Butte claims that it is due to the convergence of three events: amazing hardware coming from the gaming industry; amazing software support, often available as open source; and a plethora of data sources, molecular—DNA, RNA, proteins, electronic health record data, and digital health tracking data. The hope is that we will use AI to provide answers to unsolved questions, such as how to get more efficient drug discovery, how to predict patient outcomes, and how to do population modeling.

Butte offered a quote: “Asking doctors to treat cancer patients without the benefit of modern software is just the same as asking someone to drive at night without headlights,” made by Eric Lefkofsky, a co-founder of Groupon. He and Lefkofsky, now the founder and CEO of Tempus, discussed the use of AI to deliver real-time data driven decision-making to doctors. Tempus is a technology company that empowers physicians to deliver personalized medicine through data analytics.

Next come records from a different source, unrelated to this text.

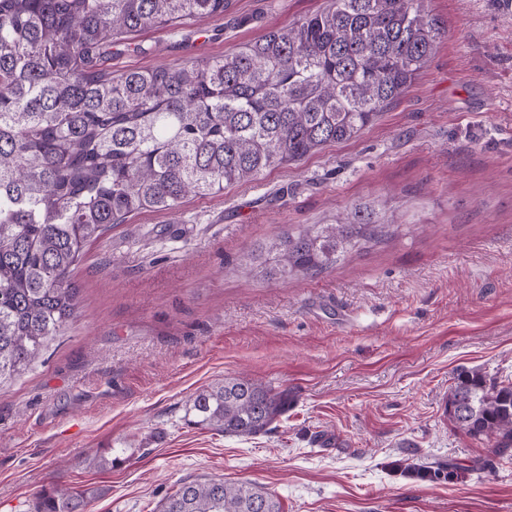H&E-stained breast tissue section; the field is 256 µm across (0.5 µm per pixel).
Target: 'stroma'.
Here are the masks:
<instances>
[{
    "label": "stroma",
    "instance_id": "stroma-1",
    "mask_svg": "<svg viewBox=\"0 0 512 512\" xmlns=\"http://www.w3.org/2000/svg\"><path fill=\"white\" fill-rule=\"evenodd\" d=\"M329 5L231 0L104 66L219 57ZM425 9L433 58L357 138L87 247L74 318L0 387V512L58 484L95 490L86 512H156L204 477L262 486L283 512H512L510 459L452 483L409 471L486 451L444 413L459 369L512 378V0ZM359 202L389 236L319 277L241 269L248 247ZM241 375L288 390L287 411L249 438L194 426L193 394Z\"/></svg>",
    "mask_w": 512,
    "mask_h": 512
}]
</instances>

Entrepreneur and venture investor Vinod Khosla says AI is intelligence “that does things that traditional humans can’t comprehend, and exceeding human capability, building models and complexities we couldn’t develop with traditional techniques.” AI depends on data, a lot of it. With enough data, he says it will be better than humans as “the medical specialist.” But we have a long way to go to get there.

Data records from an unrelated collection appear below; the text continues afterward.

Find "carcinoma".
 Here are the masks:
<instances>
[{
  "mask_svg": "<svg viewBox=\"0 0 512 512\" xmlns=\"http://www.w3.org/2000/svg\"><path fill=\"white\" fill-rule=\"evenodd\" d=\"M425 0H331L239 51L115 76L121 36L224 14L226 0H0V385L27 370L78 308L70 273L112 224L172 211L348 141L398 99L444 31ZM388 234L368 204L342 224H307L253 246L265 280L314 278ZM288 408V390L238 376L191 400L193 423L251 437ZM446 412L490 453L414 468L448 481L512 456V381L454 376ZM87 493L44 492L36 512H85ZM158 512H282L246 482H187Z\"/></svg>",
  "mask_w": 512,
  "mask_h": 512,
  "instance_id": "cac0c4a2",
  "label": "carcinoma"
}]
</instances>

“It takes twenty years for any new discovery to show up in practice,” Khosla says. “We’ve started labeling everything AI now and that’s a mistake. I see very simple statistical correlations called AI—this biomarker does that, or this metabolic pathway results in that. To me, those are linear systems and AI is not linear. What is exciting about new AI—what’s your microbiome doing, what’s your transcriptome doing, what’s your proteome doing, what’s your metabolome doing—add all this together and you start to get the basis, across a million people to diagnose most disease ahead of symptoms. This complexity is what will result in dramatic changes in medicine. My big beef is we are not collecting the right data; we are only collecting the data humans can read. I’m wearing an Apple watch. It’s running a predictive model of what my heart rate should be. When I get on my treadmill, the prediction goes up. Then it takes an ECG and the neural net running on the watch matches the results to a model of my heart—not your heart—on the watch itself. It tells me when I am out of bounds. It will take ten to twenty years for this to get into general practice.”

Khosla

Khosla tells prospective doctors to be interdisciplinary in their studies: “understand math as much as you understand biology.” He predicts that in twenty years there will be no specialists: “I jokingly say the most important person in the future will be the primary care physician or the nurse practitioner because all of the AI, the decision-making part will be done by systems. You’ll have the best AI oncologist, the best AI cardiologist, the best AI gastroenterologist, and the integrating piece will be the primary care physician. And he’ll be focused on the human element of healing, not being Dr. House.”

He also bets that AI implementation will not start through physicians but through patients. These systems will enable patients to be CEOs of their own health, Khosla says, empowering themselves by generating their own data through mobile apps. It’s hard, it’s chaotic, it’s not systematic, it’s open to criticism, but it is the future.